Yotta has raised almost $18m to date which includes a $13.2m Series A in January 2021 from lead investor Base10 Partners and included new investor Core Innovation Capital as well as follow-on investors Clifford Asness, Ken Moelis, Slow Ventures and Y Combinator.
At the announcement of their series A they had 8m tickets in weekly draws which equates to $200m deposited. With 90,000 users having a deposit in their Yotta account means the average balance is just over $2,000. As mentioned previously, they have good daily active user rates similar to that of Facebook.
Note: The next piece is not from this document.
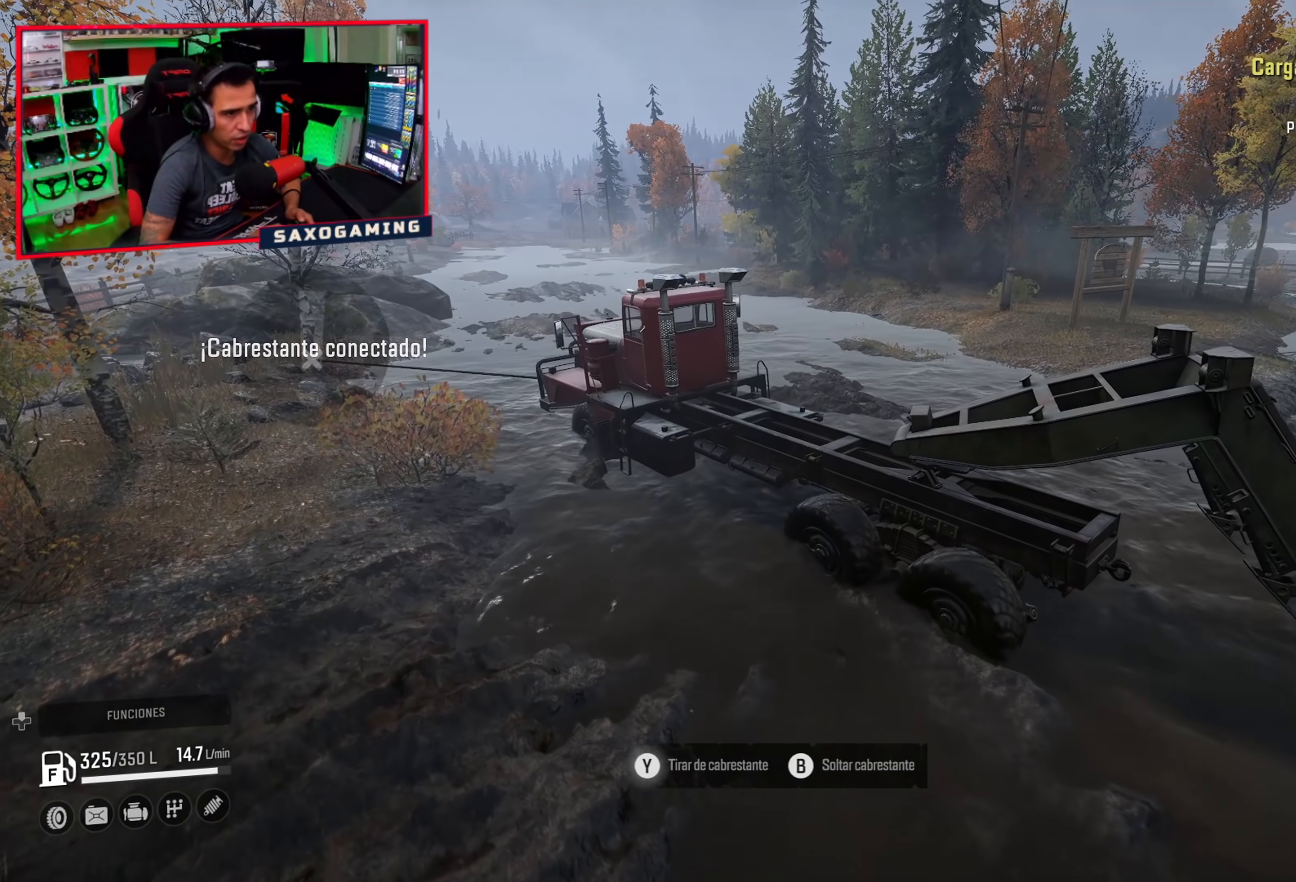
{"buttons": ["Y", "R2"], "left_stick": "up-left", "right_stick": "center", "events": [[250, "left_stick", "up-left"]]}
In terms of defensibility, Yotta is relying heavily on network effects of referring users which makes features like Pool Play more engaging as well as providing more money to make larger prizes. It is also hoping to create high enough switching costs through its debit card and other financial services that will make customers sticky.
Yotta aims to become a complete banking solution for customers and is using its prize-linked savings as its initial hook for customer acquisition. As mentioned previously they are collecting sign ups for their debit card, it would be natural for them to offer a checking account as well as Cash App style sponsored prizes and giveaways. The Cash App Friday’s has proved to be a genius marketing tool to generate a buzz around Cash App through collaborations with celebrities and influencers and is a key driver of their low CAC. Yotta could turn this model on its head with companies sponsoring prizes and giveaways to increase their brand awareness amongst Yotta’s customers.
Until recently, checking accounts and savings accounts were different types of accounts due to restrictions around the number of withdrawals from savings accounts limited. Regulation D limited these transfers to six per month but in April 2020 the Fed announced a change to allow unlimited withdrawals but leaves banks to implement at their own accord. This means that the lines between checking and savings will become blurred and there is no longer a reason to keep these accounts separate. This plays into Yotta’s hands as it could offer one account for checking and savings and capture a larger part of a consumer's liquid assets from both their accounts. An additional feature could also see regular recurring payments be added to a checking account once the debit card product is rolled out so that money isn’t stuck in an account with no way out.
Yotta is focused on building out a B2C business and helping consumers on low incomes make better financial savings by making their psychological biases work with them instead of against them.